Putting this EP on, I was instantly reminded of that post-Nirvana world of alternative that briefly existed before it became commercially viable.The sort of music that was played on the original incarnation of 120 Minutes:the residuals of jangly '80s melodies and the feedback and distortion that bands like Loop did so well.

"Salty Wyoming," for example, pushes a bit of that early REM jangle with outbursts of tremolo-laden guitar squall that, at the time, were very different scenes, but here the two sides come together perfectly, resulting in a catchy song that feels familiar, yet retains its own identity.

Other tracks, like "Celebrity Unrest," are a bit more adventurous:after a protracted, chugging instrumental intro, vocals appear briefly, only to lead to the song fragmenting itself, leaving traces of feedback and deliberate guitar melodies behind before launching together once again.

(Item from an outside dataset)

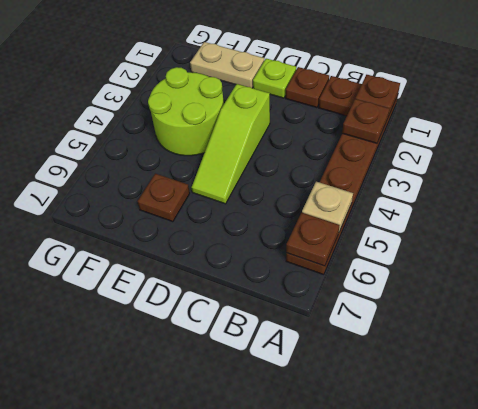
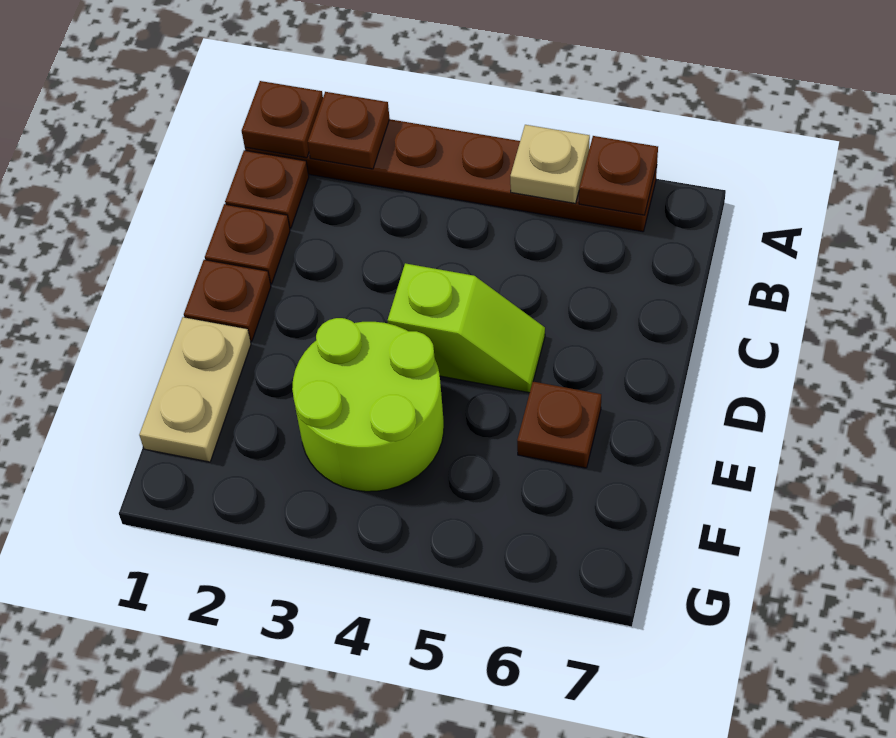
lime 1x1 plate [253,59,296,98] -> brown 1x1 plate [184,260,271,341]
lime 1x3 slope [192,84,270,204] -> lime 1x2 slope [388,263,545,393]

The atmospheric "Unwanted Sounds" also strikes a delicate balance, with a rather pretty ambient backing juxtaposed with rapid-fire drums and overdriven bass.Similarly, the initially skeletal structure of "Southern Bells" becomes fleshed out with sheets of caustic guitar that just as quickly pull away to its original sparseness.

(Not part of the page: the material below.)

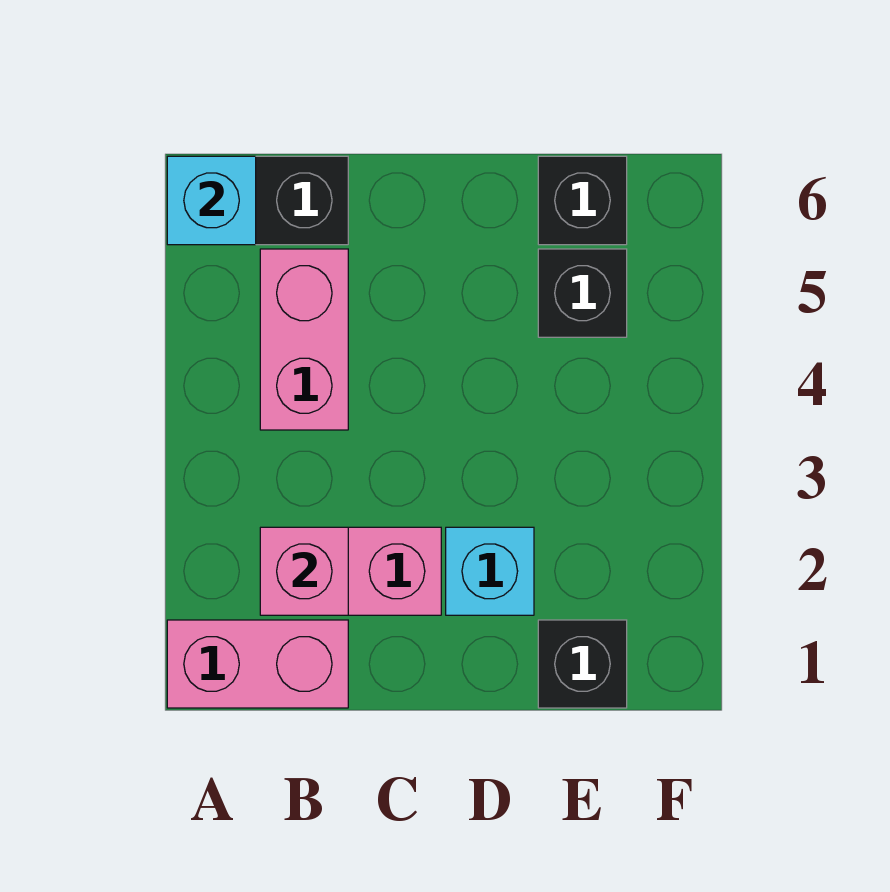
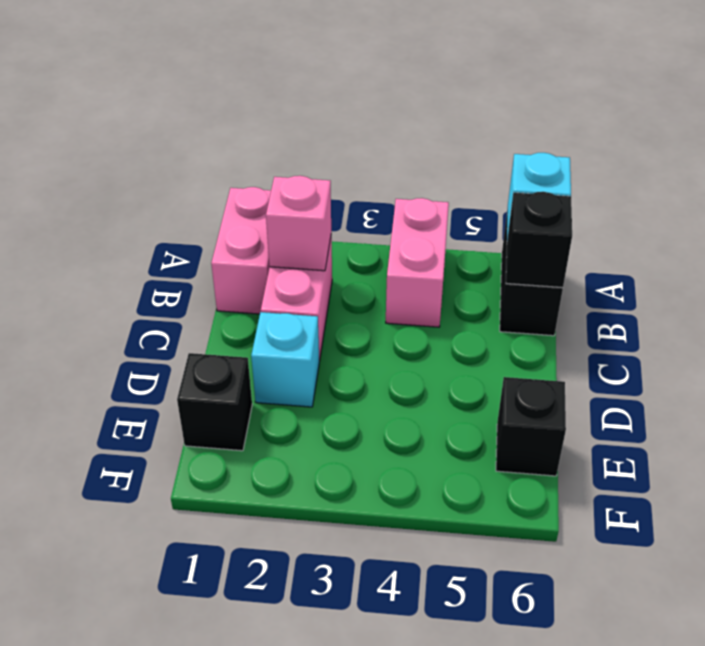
pink 1x2 brick [260,249,348,430] -> pink 1x2 brick turned to [386,198,449,327]
black 1x1 brick [538,249,627,337] -> black 1x1 brick moved to [506,192,572,288]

While I usually go for harsher, more aggressive sounds, this debut EP manages to bring in just the right amount of ugly noise with a catchy framework.Coupled with that warm, inviting feeling that reminds me of watching the VHS tapes of 120 Minutes after school on Monday afternoons, there was a lot to enjoy on here.While '90s nostalgia seems to be rushing in unabated, Soccer Mom isn’t riding on that current alone, instead they’re channeling the past while still focusing on music more than trends.